- **CHALLENGE**
Reproduce each line of the data below verbatim, without any alteration.

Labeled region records
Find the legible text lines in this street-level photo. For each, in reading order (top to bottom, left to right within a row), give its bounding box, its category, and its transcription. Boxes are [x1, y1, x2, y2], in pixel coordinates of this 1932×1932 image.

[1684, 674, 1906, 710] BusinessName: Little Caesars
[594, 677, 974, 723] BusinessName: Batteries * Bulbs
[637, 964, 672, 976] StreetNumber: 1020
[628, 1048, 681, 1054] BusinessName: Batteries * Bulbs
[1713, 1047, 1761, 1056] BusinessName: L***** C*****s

- **RESULT FOR THIS TASK**
Find the legible text lines in this street-level photo. For each, in reading order (top to bottom, left to right within a row), give its bounding box, its category, and its transcription. Boxes are [x1, y1, x2, y2], in pixel coordinates of this 1932×1932 image.

[1684, 674, 1906, 710] BusinessName: Little Caesars
[594, 677, 974, 723] BusinessName: Batteries * Bulbs
[637, 964, 672, 976] StreetNumber: 1020
[628, 1048, 681, 1054] BusinessName: Batteries * Bulbs
[1713, 1047, 1761, 1056] BusinessName: L***** C*****s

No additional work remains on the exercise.